Data entries:

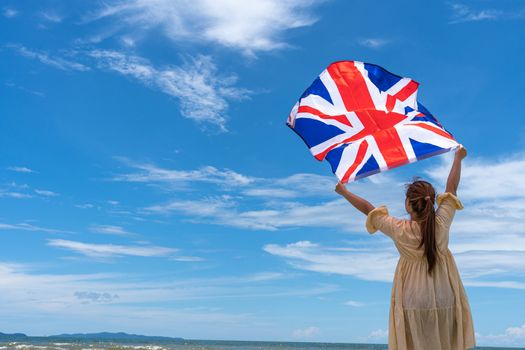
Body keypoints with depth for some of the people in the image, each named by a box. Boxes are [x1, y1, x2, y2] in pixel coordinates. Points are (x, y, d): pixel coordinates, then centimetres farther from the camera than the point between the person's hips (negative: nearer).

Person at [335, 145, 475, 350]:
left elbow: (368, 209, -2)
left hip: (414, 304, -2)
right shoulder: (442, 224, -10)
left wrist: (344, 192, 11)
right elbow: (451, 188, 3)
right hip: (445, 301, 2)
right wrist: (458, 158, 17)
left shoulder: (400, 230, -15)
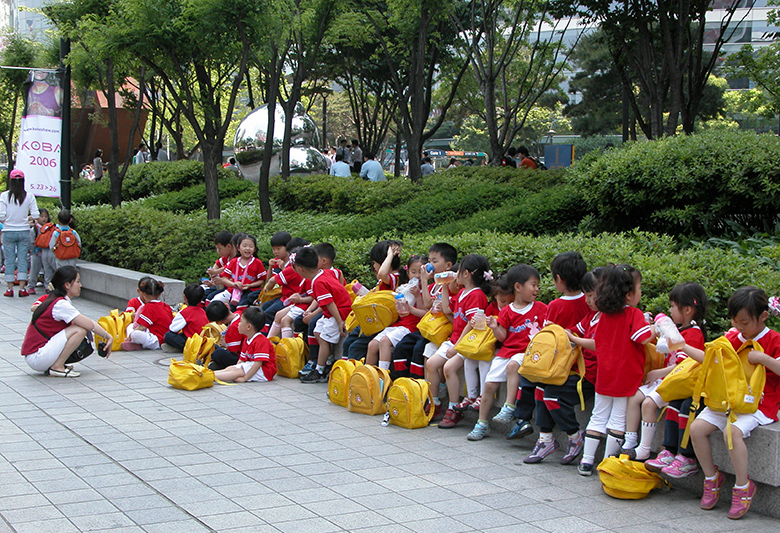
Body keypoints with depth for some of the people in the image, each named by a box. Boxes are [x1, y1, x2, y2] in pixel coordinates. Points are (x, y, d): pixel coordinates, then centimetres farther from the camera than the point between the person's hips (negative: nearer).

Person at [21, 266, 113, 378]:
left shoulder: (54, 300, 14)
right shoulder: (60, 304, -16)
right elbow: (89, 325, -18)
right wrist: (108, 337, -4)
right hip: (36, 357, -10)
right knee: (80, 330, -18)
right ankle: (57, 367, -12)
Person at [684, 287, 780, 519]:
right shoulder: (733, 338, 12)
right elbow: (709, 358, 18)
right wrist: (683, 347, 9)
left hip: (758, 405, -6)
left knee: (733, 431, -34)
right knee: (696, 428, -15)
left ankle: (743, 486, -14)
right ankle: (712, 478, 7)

About this task:
Can you copy out every line of the listing above, multiplying each keypoint's x and y coordinates and depth value by 2.15 and rounding to whole numbers with halves rounded up, while leaving the boxes and the other text unchanged and omitting the pictures?

Written response:
Body keypoints with depth for some of the people in the image, each named by a box. Boxes are [x1, y1, x2, y2] in pixel coordinates. Points are (x, y, d): pixel coordinates, then centimetres farther from the camera than the point between the person's hips (negative: nearer).

Person at [335, 145, 475, 350]:
left elbow: (791, 449, -4)
left hip: (890, 654, -4)
right shoulder: (950, 482, -22)
left wrist: (740, 413, 24)
right elbow: (970, 404, 6)
right hip: (957, 647, 4)
right wrist: (985, 340, 37)
left shoulder: (860, 495, -32)
Body keypoints with depth for some of the people in the image, each named by a box. Boxes are [x1, y1, x2, y2] in pixel coordinates. Points are (x, y, d): pixel coordinates, then centimetres farther from the camera than the point between the person's hips (negative: nearer).

Person at [21, 266, 113, 378]:
left shoulder: (116, 645, 30)
right shoulder: (129, 654, -34)
right elbow: (191, 699, -39)
right wrist: (232, 725, -9)
right hip: (77, 768, -22)
right knee: (172, 710, -39)
right ankle: (123, 789, -26)
Person at [684, 287, 780, 519]:
right shoulder: (1576, 727, 26)
right elbow: (1524, 770, 39)
right wrist: (1468, 746, 19)
left hip: (1630, 871, -13)
left knee: (1576, 927, -73)
right knee: (1496, 920, -32)
left ankle: (1597, 1045, -30)
right ankle: (1531, 1028, 15)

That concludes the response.